Stefanie Briner ist aber überzeugt: «Zwischendurch braucht es auch Aktivitäten für die Psyche, selbst wenn der Körper danach leidet.» Dennoch hat sich seit der Diagnose ihr Bewegungsradius verkleinert. Bei Ausflügen mit der Familie achtet sie darauf, dass sie wieder nach Hause könnte, sollte sich ihr Gesundheitszustand plötzlich verschlechtern. «Ich habe das grosse Glück, dass mein Mann meine Krankheit von Anfang an akzeptiert hat und viel Verständnis für meine Situation zeigt. Er und die Kinder nehmen stets Rücksicht und unterstützen mich, wo sie können. Das ist nicht selbstverständlich.»

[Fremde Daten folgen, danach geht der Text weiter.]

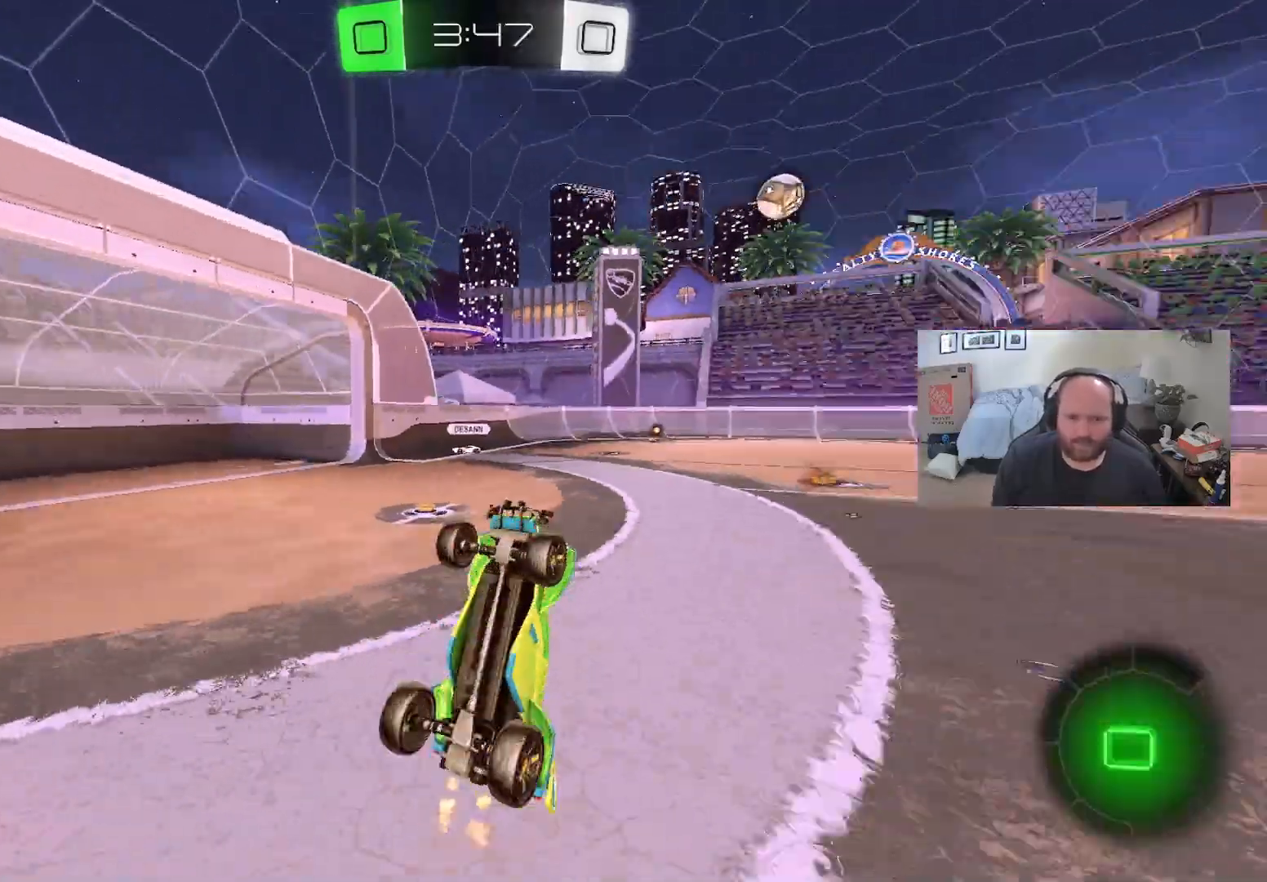
{"buttons": ["R2"], "left_stick": "center", "right_stick": "center", "events": []}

Stefanie Briner mit Hilfsmitteln

Bauchgefühl, Austausch und Wissen

Für die schmerzhaften Stellen an ihrem Körper hat Stefanie Briner eine grosse Auswahl an Bandagen, Massagegeräten oder Tapes. Für die bleierne Müdigkeit, die mit ihrer Erkrankung einhergeht, gibt es kein Hilfsmittel. Hier hilft nur, den Alltag umsichtig zu planen und dem Körper die nötige Ruhe zu gönnen. Selbst Übungen aus der Physiotherapie hätten sie manchmal so viel Energie gekostet, dass nichts mehr für den Haushalt übrigblieb. Die wöchentlichen Therapie-Sitzungen hingegen sind ihr sehr wichtig. Mit der Therapeutin kann sie sich austauschen oder auch einfach einmal «abladen».

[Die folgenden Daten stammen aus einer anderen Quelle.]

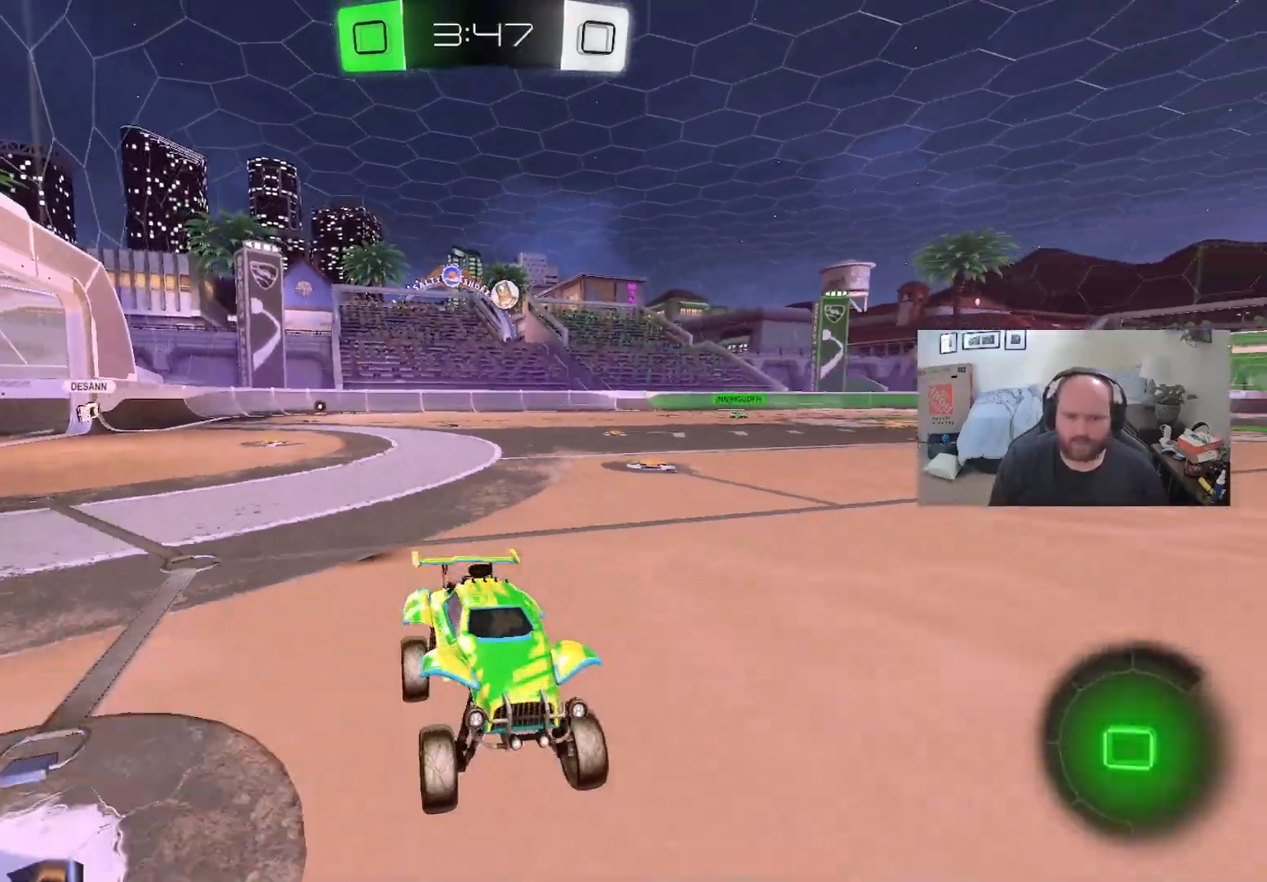
{"buttons": ["R2"], "left_stick": "left", "right_stick": "center", "events": [[483, "left_stick", "left"]]}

Dankbar ist Stefanie Briner auch für ihre Ärztin Aylin Canbek, bei der sie seit etwa einem Jahr in Behandlung ist: «Von einer Ärztin betreut zu werden, die einem versteht, nicht urteilt und weiss, wie es chronisch kranken Menschen ergeht, ist so wichtig, aber leider alles andere als selbstverständlich. Durch sie erhalte ich immer wieder wertvolle Tipps und Neuigkeiten aus der Forschung.»

Dieses Wissen gibt sie auch gerne im Rahmen ihrer ehrenamtlichen Tätigkeit für das Ehlers-Danlos Netz Schweiz weiter. Im Namen der Patientenorganisation berät sie Betroffene am Telefon. Aus ihrer Erfahrung sind drei Dinge zentral: «Auf das eigene Bauchgefühl hören, sich mit anderen austauschen und so viel wie möglich über die Erkrankung lernen». Anderen helfen zu können, gibt der Pflegefachfrau Kraft für ihren eigenen Alltag, der Gedanke, irgendwann wieder in ihren geliebten Beruf einzusteigen, Hoffnung: «Ich weiss nicht wann und wie, aber irgendwann werde ich wieder arbeiten.»